Bruce Brockhoff sent an open letter to the Australian Olympic Committee with multiple complaints, especially that his daughter did not have access to the same training facilities as other athletes, according to The Sydney Morning Herald. He also said there were funding discrepancies that led to his discontent. He later apologized for the timing of his letter, as it preceded the men's snowboard cross event, and he mentioned the Australian athletes competing in that event in the letter.
Belle Brockhoff finished eighth in the women's snowboard cross event Sunday. She told reporters she had been receiving hateful tweets, but she was taking them in stride.
“I’ve had hate tweets. But it’s good getting different sides of the story, and trying to open your eyes a lot more before you say anything,” she said. “I’ve been called an aggressive something dyke or something, but I thought it was pretty funny. This one guy said, ‘I’m right behind Putin, you should break a leg and get locked in the slammer.’ … The hate is funny.”
IOC Plays Defense
The International Olympic Committee is defending the removal of several LGBT activists from the Olympic village Sunday. Former Italian MP Vladimir Luxuria was walking around the village for two hours, shouting "Gay is OK" and "It's OK to be gay" in English and Russian. She was then taken from the scene by four men and driven away in a car with Olympic rings on it.
Luxuria was eventually released in the early hours Monday and was told "she was not allowed to display pro-gay slogans in public."
The IOC later said she was "peacefully escorted" from the site and not detained, according to Buzzfeed.
IOC spokesman Mark Adams said anyone making a demonstration would have been asked to "make their case somewhere else,” since the games are off limits to political protests.
The Long Game
Barbara Jezeršek was part of the Slovenian team that came in 11th at the women's cross-country ski relay. The team clocked in at 56:37.0, three minutes behind the gold medal–winning team from Sweden. Finland finished second, and Germany came in third.
Bisexual skater Ireen Wüst of the Netherlands captured her third medal of the Sochi games by winning silver in the women's 1,500-meter speed skating event Sunday. She was joined on the podium by her fellow Dutch skaters Jorien Ter Mors, who won gold with an Olympic record time, and Lotte Van Beek, who won bronze. Dutch skater Marrit Leenstra tok fourth place.

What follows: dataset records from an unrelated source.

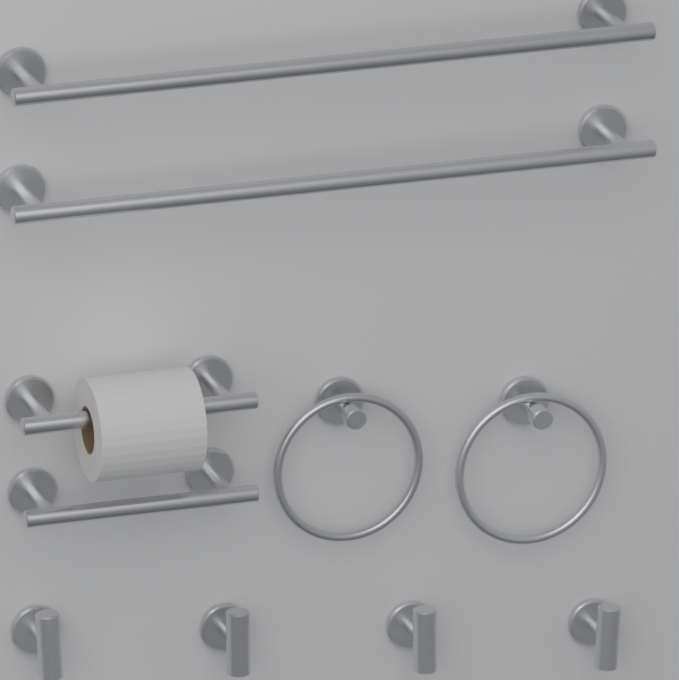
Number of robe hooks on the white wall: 4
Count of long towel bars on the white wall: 2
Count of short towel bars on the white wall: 2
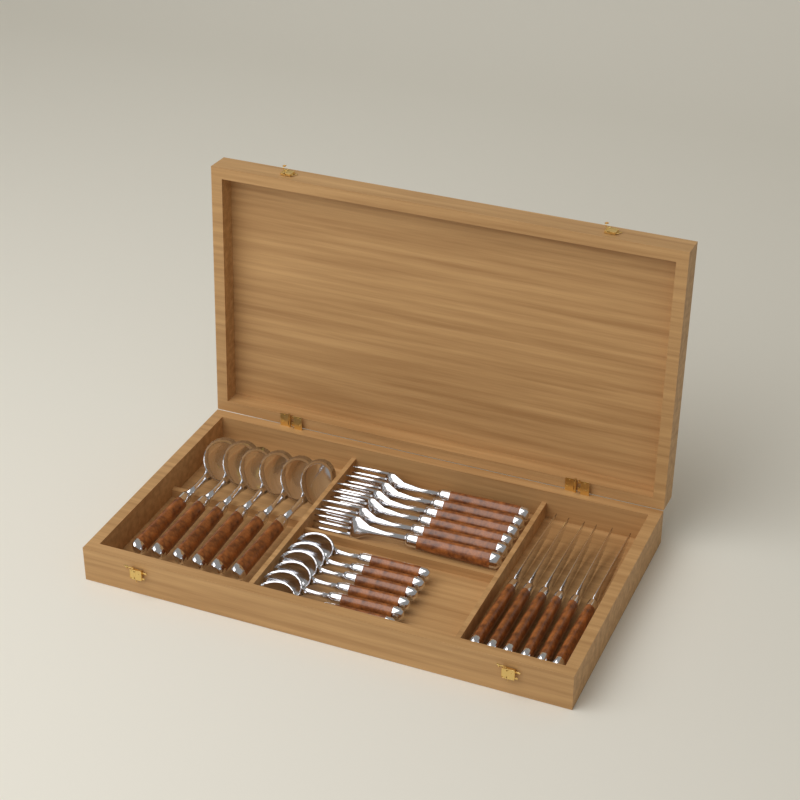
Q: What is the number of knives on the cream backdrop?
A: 6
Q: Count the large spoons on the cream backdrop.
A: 6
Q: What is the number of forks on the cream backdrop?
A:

Wüst's next event will be the women's 5,000-meter competition Wednesday, followed by the team pursuit Friday.
Ice Dancing? Not So Gay
If you were watching the ice dancing competition Monday night, you may have been wondering if there was a way for it to be more gay, but it turns out that the sport is quite heteronormative, as a rule. According to Slate, the rules governing ice dancing say, “The composition of a pair must be one Lady and one Man.” Sounds more like the marriage ban in Tennessee and less like Blades of Glory.
Additionally, there are regulations on what men and women can wear on the ice, as well as the fact that certain holds, lifts, and throws have gender-specific roles. And, of course, the judges are suckers for romantic stories.
Remember the American bobsledder who got stuck in the bathroom at Sochi while naked? Yeah, his name is Johnny Quinn, and he wasn't too happy about that.
"Being a bobsled athlete, we're typically bigger athletes, so I had to make a hole big enough to get out of the door," he said.